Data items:
[Start of section]
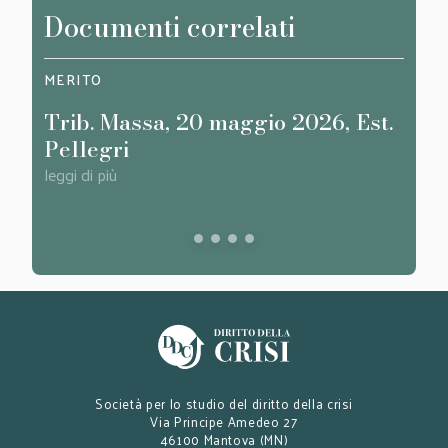
Documenti correlati
MERITO
FOCU
Trib. Massa, 20 maggio 2026, Est.
Ques
Pellegri
Mant
Dir
leggi di più
leggi d
Società per lo studio del diritto della crisi
Via Principe Amedeo 27
46100 Mantova (MN)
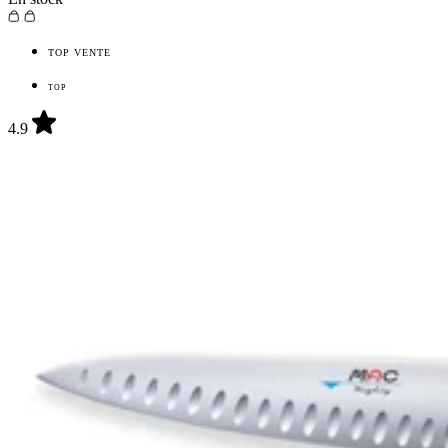
TOP VENTE
TOP
4.9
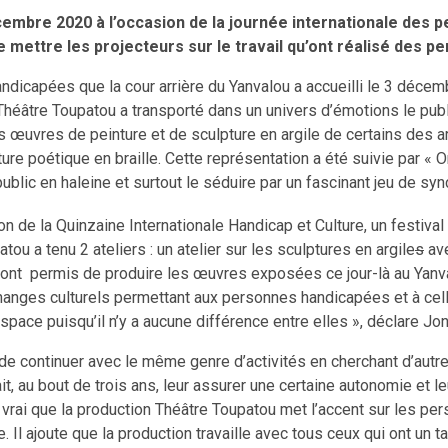
embre 2020 à l’occasion de la journée internationale des pe
 mettre les projecteurs sur le travail qu’ont réalisé des 
ndicapées que la cour arrière du Yanvalou a accueilli le 3 décemb
héâtre Toupatou a transporté dans un univers d’émotions le publi
 des œuvres de peinture et de sculpture en argile de certains des
ure poétique en braille. Cette représentation a été suivie par « 
blic en haleine et surtout le séduire par un fascinant jeu de sy
on de la Quinzaine Internationale Handicap et Culture, un festival 
u a tenu 2 ateliers : un atelier sur les sculptures en argile
s
ave
nt permis de produire les œuvres exposées ce jour-là au Yanvalou
hanges culturels permettant aux personnes handicapées et à celles
ce puisqu’il n’y a aucune différence entre elles », déclare Jo
t de continuer avec le même genre d’activités en cherchant d’autr
it, au bout de trois ans, leur assurer une certaine autonomie et l
 vrai que la production Théâtre Toupatou met l’accent sur les per
e. Il ajoute que la production travaille avec tous ceux qui ont un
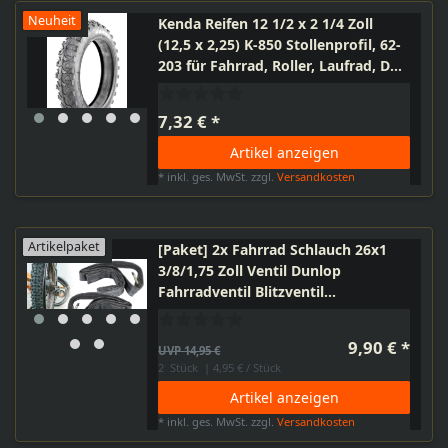
Neuheit
Kenda Reifen 12 1/2 x 2 1/4 Zoll
(12,5 x 2,25) K-850 Stollenprofil, 62-
203 für Fahrrad, Roller, Laufrad, DDR
Handwagen, Kinderwagen,
Anhänger
7,32 € *
Artikel anzeigen
*
inkl. ges. MwSt.
zzgl.
Versandkosten
Artikelpaket
[Paket] 2x Fahrrad Schlauch 26x1
3/8/1,75 Zoll Ventil Dunlop
Fahrradventil Blitzventil
formgeheizt hochelastisch
Mountainbike E-Bike
9,90 € *
UVP 14,95 €
2
Stück
| 4,95 € / Stück
Artikel anzeigen
*
inkl. ges. MwSt.
zzgl.
Versandkosten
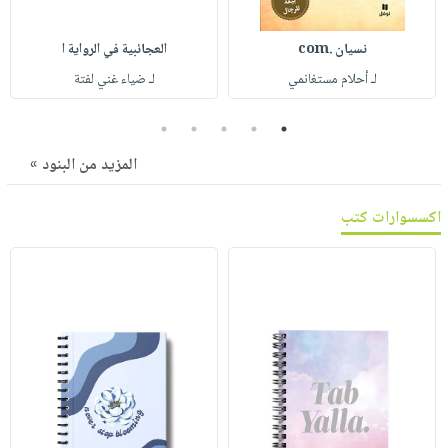
صابون
فيديوهات
عربة
أطفال
أسئلة
نسيان .com
العجائبية في الرواية ا
التسوق
مناسبات
يتكرر
لـ أحلام مستغانمي
لـ ضياء غني لفتة
طرحها
نشرة
5
4
3
2
1
الإصدارات
خدمات
نيل
المزيد من البنود »
وفرات
اكسسوارات كتب
انشر
كتابك
تواصل
معنا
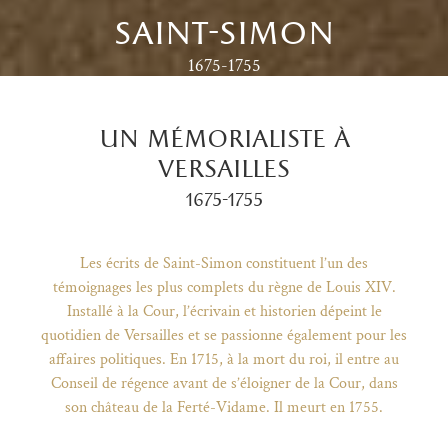
saint-simon
1675-1755
un mémorialiste à
versailles
1675-1755
Les écrits de Saint-Simon constituent l’un des
témoignages les plus complets du règne de Louis XIV.
Installé à la Cour, l’écrivain et historien dépeint le
quotidien de Versailles et se passionne également pour les
)
uvel onglet)
n nouvel onglet)
dans fenêtre modale)
otion de l'application (ouverture dans un nouvel onglet)
affaires politiques. En 1715, à la mort du roi, il entre au
Conseil de régence avant de s’éloigner de la Cour, dans
son château de la Ferté-Vidame. Il meurt en 1755.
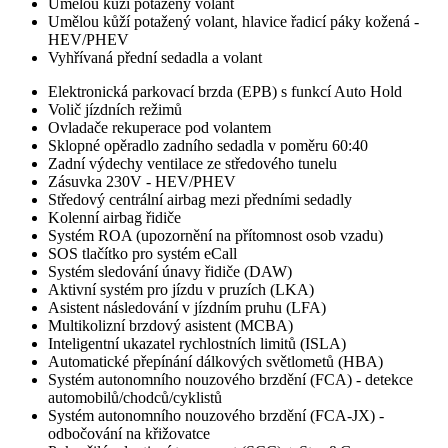
Umělou kůží potažený volant
Umělou kůží potažený volant, hlavice řadicí páky kožená -
HEV/PHEV
Vyhřívaná přední sedadla a volant
Elektronická parkovací brzda (EPB) s funkcí Auto Hold
Volič jízdních režimů
Ovladače rekuperace pod volantem
Sklopné opěradlo zadního sedadla v poměru 60:40
Zadní výdechy ventilace ze středového tunelu
Zásuvka 230V - HEV/PHEV
Středový centrální airbag mezi předními sedadly
Kolenní airbag řidiče
Systém ROA (upozornění na přítomnost osob vzadu)
SOS tlačítko pro systém eCall
Systém sledování únavy řidiče (DAW)
Aktivní systém pro jízdu v pruzích (LKA)
Asistent následování v jízdním pruhu (LFA)
Multikolizní brzdový asistent (MCBA)
Inteligentní ukazatel rychlostních limitů (ISLA)
Automatické přepínání dálkových světlometů (HBA)
Systém autonomního nouzového brzdění (FCA) - detekce
automobilů/chodců/cyklistů
Systém autonomního nouzového brzdění (FCA-JX) -
odbočování na křižovatce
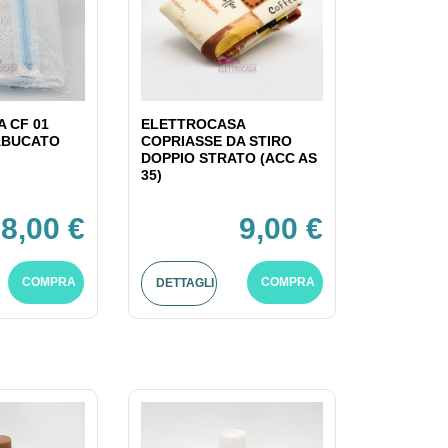
 CF 01
ELETTROCASA
ABUCATO
COPRIASSE DA STIRO
DOPPIO STRATO (ACC AS
35)
8,00 €
9,00 €
COMPRA
COMPRA
DETTAGLI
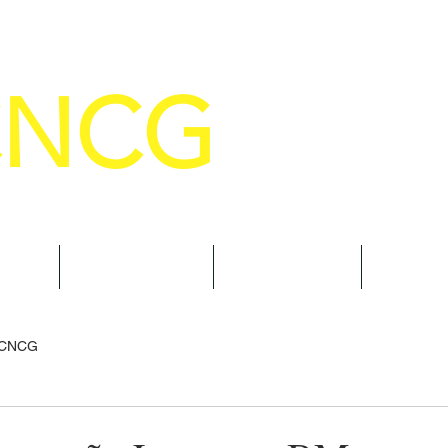
CNCG
SELHO NACIONAL DE COMANDANTE
AL
NOTÍCIAS
CURSOS
TRAN
 CNCG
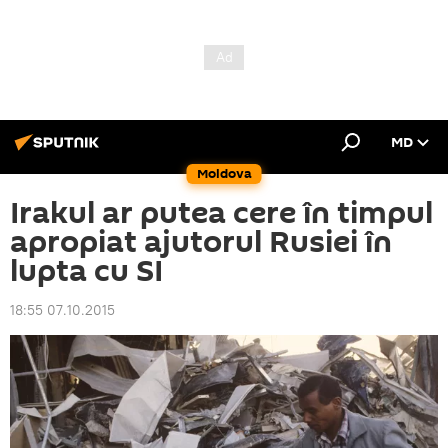
MD
Moldova
Irakul ar putea cere în timpul
apropiat ajutorul Rusiei în
lupta cu SI
18:55 07.10.2015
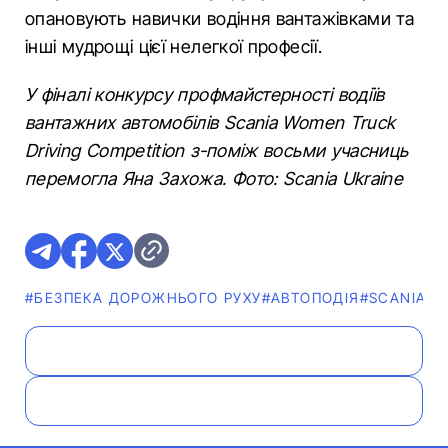
опановують навички водіння вантажівками та
інші мудрощі цієї нелегкої професії.
У фіналі конкурсу профмайстерності водіїв
вантажних автомобілів Scania Women Truck
Driving Competition з-поміж восьми учасниць
перемогла Яна Захожа. Фото: Scania Ukraine
#БЕЗПЕКА ДОРОЖНЬОГО РУХУ
#АВТОПОДІЯ
#SCANIA
#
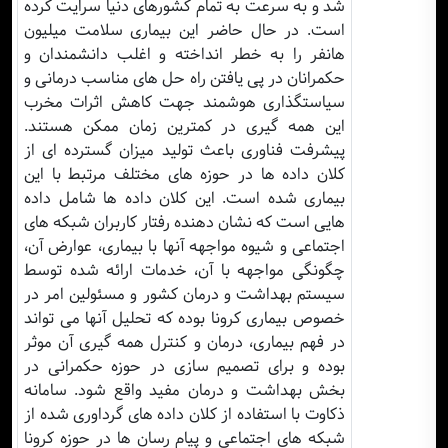
شد و به سرعت به تمام کشورهای دنیا سرایت کرده
است. در حال حاضر این بیماری سلامت میلیون
هانفر را به خطر انداخته و اغلب دانشمندان و
حکمرانان در پی یافتن راه حل های مناسب درمانی و
سیاستگذاری هوشمند جهت کاهش اثرات مخرب
این همه گیری در کمترین زمان ممکن هستند.
پیشرفت فناوری باعث تولید میزان گسترده ای از
کلان داده ها در حوزه های مختلف مرتبط با این
بیماری شده است. این کلان داده ها شامل داده
هایی است که نشان دهنده رفتار کاربران شبکه های
اجتماعی و شیوه مواجهه آنها با بیماری، عوارض آن،
چگونگی مواجهه با آن، خدمات ارائه شده توسط
سیستم بهداشت و درمان کشور و مسئولین امر در
خصوص بیماری کرونا بوده که تحلیل آنها می تواند
در فهم بیماری، درمان و کنترل همه گیری آن موثر
بوده و برای تصمیم سازی در حوزه حکمرانی در
بخش بهداشت و درمان مفید واقع شود. سامانه
ذکاوت با استفاده از کلان داده های گرداوری شده از
شبکه های اجتماعی و پیام رسان ها در حوزه کرونا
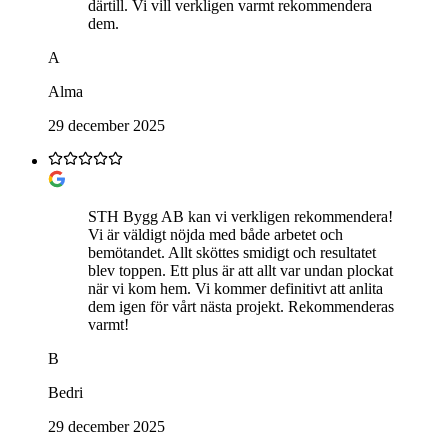
därtill. Vi vill verkligen varmt rekommendera
dem.
A
Alma
29 december 2025
STH Bygg AB kan vi verkligen rekommendera!
Vi är väldigt nöjda med både arbetet och
bemötandet. Allt sköttes smidigt och resultatet
blev toppen. Ett plus är att allt var undan plockat
när vi kom hem. Vi kommer definitivt att anlita
dem igen för vårt nästa projekt. Rekommenderas
varmt!
B
Bedri
29 december 2025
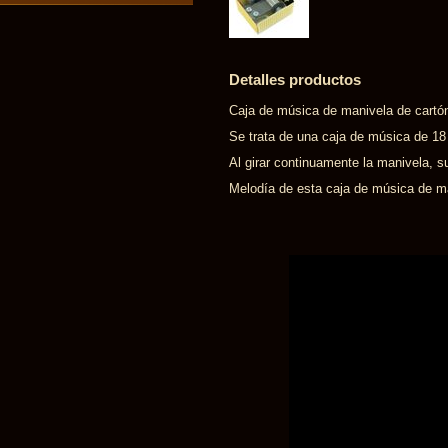
Detalles productos
Caja de música de manivela de cartón
Se trata de una caja de música de 1
Al girar continuamente la manivela, s
Melodía de esta caja de música de ma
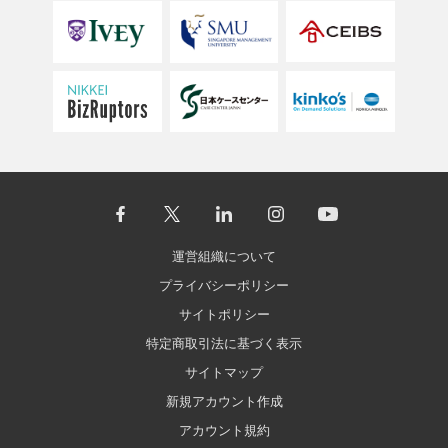
運営組織について
プライバシーポリシー
サイトポリシー
特定商取引法に基づく表示
サイトマップ
新規アカウント作成
アカウント規約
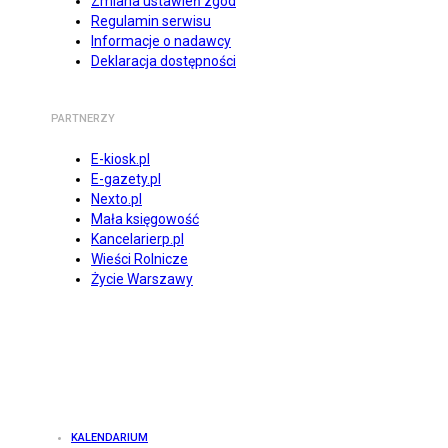
Zmiana ustawień zgód
Regulamin serwisu
Informacje o nadawcy
Deklaracja dostępności
PARTNERZY
E-kiosk.pl
E-gazety.pl
Nexto.pl
Mała księgowość
Kancelarierp.pl
Wieści Rolnicze
Życie Warszawy
KALENDARIUM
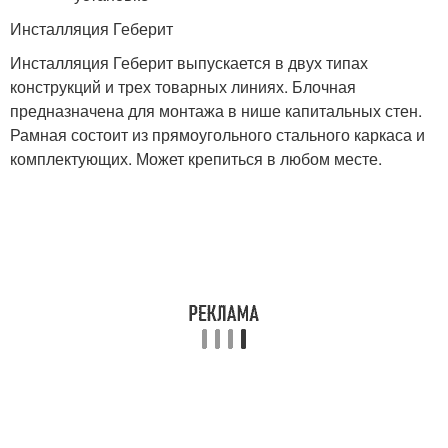
Инсталляция Геберит
Инсталляция Геберит выпускается в двух типах
конструкций и трех товарных линиях. Блочная
предназначена для монтажа в нише капитальных стен.
Рамная состоит из прямоугольного стального каркаса и
комплектующих. Может крепиться в любом месте.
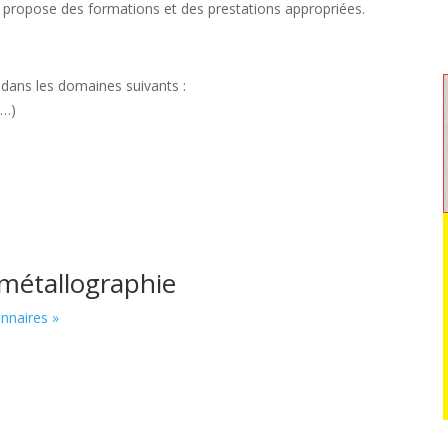
opose des formations et des prestations appropriées.
dans les domaines suivants :
,…)
métallographie
onnaires »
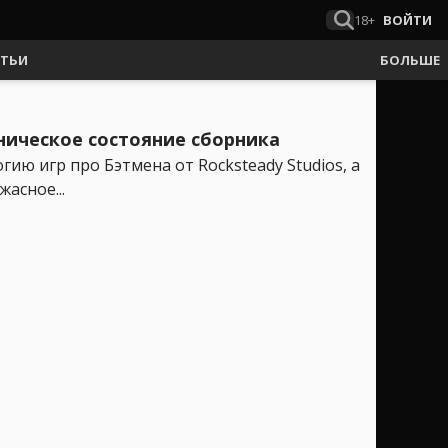
18+
ВОЙТИ
АТЬИ
БОЛЬШЕ
ническое состояние сборника
ию игр про Бэтмена от Rocksteady Studios, а
асное...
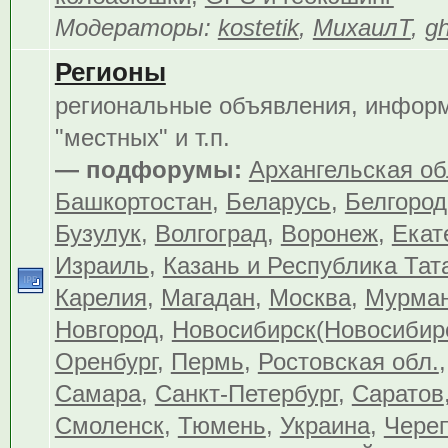
Модераторы:
kostetik
,
МихаилТ
,
gh
Регионы
региональные объявления, инфор
"местных" и т.п.
— подфорумы:
Архангельская об
Башкортостан
,
Беларусь
,
Белгород
Бузулук
,
Волгоград
,
Воронеж
,
Екат
Израиль
,
Казань и Республика Тат
Карелия
,
Магадан
,
Москва
,
Мурма
Новгород
,
Новосибирск(Новосибир
Оренбург
,
Пермь
,
Ростовская обл.
Самара
,
Санкт-Петербург
,
Саратов
Смоленск
,
Тюмень
,
Украина
,
Чере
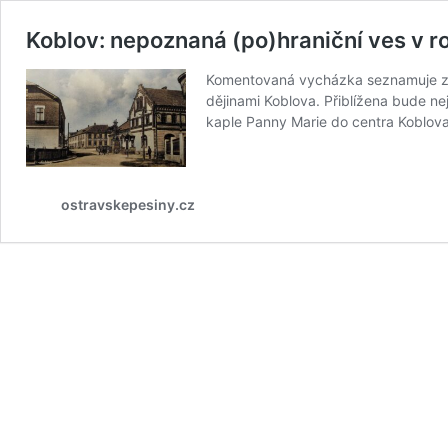
Koblov: nepoznaná (po)hraniční ves v 
Komentovaná vycházka seznamuje záje
dějinami Koblova. Přiblížena bude ne
kaple Panny Marie do centra Koblova
ostravskepesiny.cz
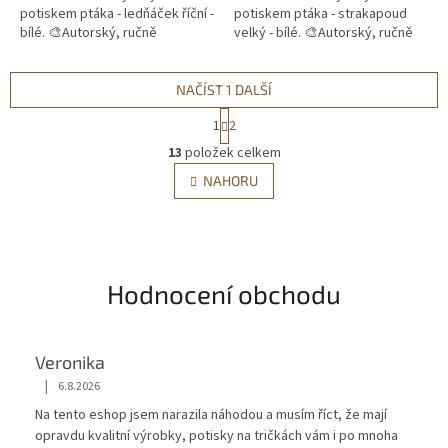
potiskem ptáka - ledňáček říční -
potiskem ptáka - strakapoud
bílé. 🎨Autorský, ručně
velký - bílé. 🎨Autorský, ručně
malovaný motiv. 🖨️Vlastní
malovaný motiv. 🖨️Vlastní
potisk. 📦Skladem do 3
potisk. 📦Skladem do 3
pracovních...
pracovních...
NAČÍST 1 DALŠÍ
S
1
2
t
O
r
13
položek celkem
v
á
l
NAHORU
n
á
k
d
o
v
a
á
c
n
í
í
Hodnocení obchodu
p
r
v
k
Veronika
y
|
6.8.2026
v
Hodnocení obchodu je 5 z 5 hvězdiček.
ý
Na tento eshop jsem narazila náhodou a musím říct, že mají
p
opravdu kvalitní výrobky, potisky na tričkách vám i po mnoha
i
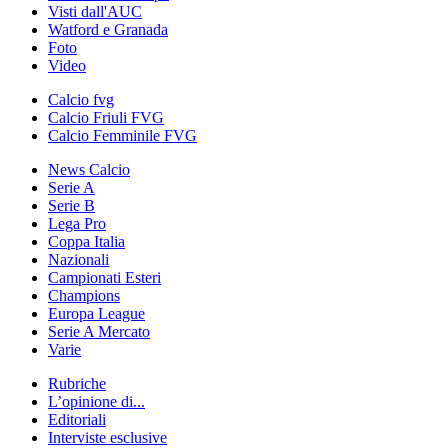
Visti dall'AUC
Watford e Granada
Foto
Video
Calcio fvg
Calcio Friuli FVG
Calcio Femminile FVG
News Calcio
Serie A
Serie B
Lega Pro
Coppa Italia
Nazionali
Campionati Esteri
Champions
Europa League
Serie A Mercato
Varie
Rubriche
L’opinione di...
Editoriali
Interviste esclusive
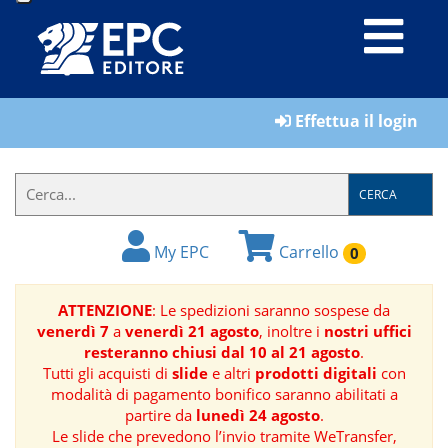
LIBRI
Effettua il login
MATERIALI
PER
IL
CERCA
FORMATORE
My EPC
Carrello
0
E-
BOOK
ATTENZIONE
: Le spedizioni saranno sospese da
venerdì 7
a
venerdì 21 agosto
, inoltre i
nostri uffici
RIVISTE
resteranno chiusi dal 10 al 21 agosto
.
Tutti gli acquisti di
slide
e altri
prodotti digitali
con
MANUALISTICA
modalità di pagamento bonifico saranno abilitati a
partire da
lunedì 24 agosto
.
Le slide che prevedono l’invio tramite WeTransfer,
SOFTWARE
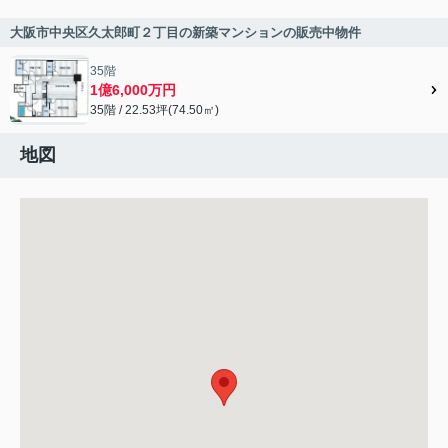
大阪市中央区久太郎町２丁目の新築マンションの販売中物件
35階
1億6,000万円
35階 / 22.53坪(74.50㎡)
地図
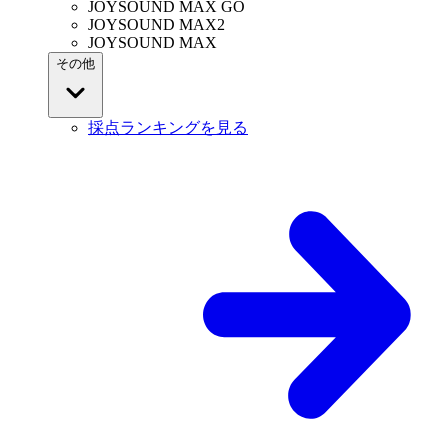
JOYSOUND MAX GO
JOYSOUND MAX2
JOYSOUND MAX
その他
採点ランキングを見る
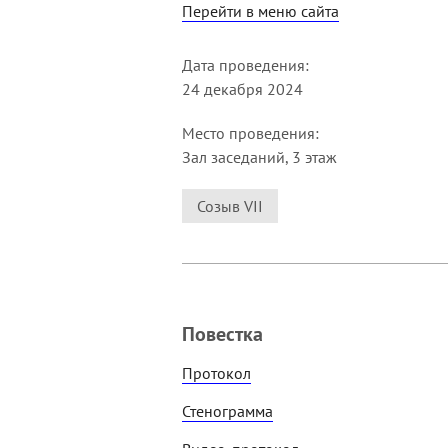
Перейти в меню сайта
Дата проведения:
24 декабря 2024
Место проведения:
Зал заседаний, 3 этаж
Созыв VII
Повестка
Протокол
Стенограмма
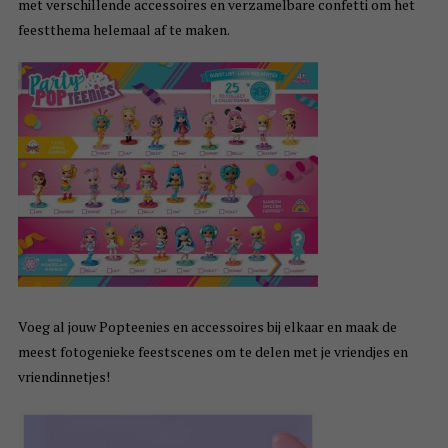
met verschillende accessoires en verzamelbare confetti om het
feestthema helemaal af te maken.
Voeg al jouw Popteenies en accessoires bij elkaar en maak de
meest fotogenieke feestscenes om te delen met je vriendjes en
vriendinnetjes!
[End of section]
**Task instructions**: Please go through the data above and copy each line that has the word "potiskem".

**Answer space**:
potiskem ptáka - ledňáček říční -
potiskem ptáka - strakapoud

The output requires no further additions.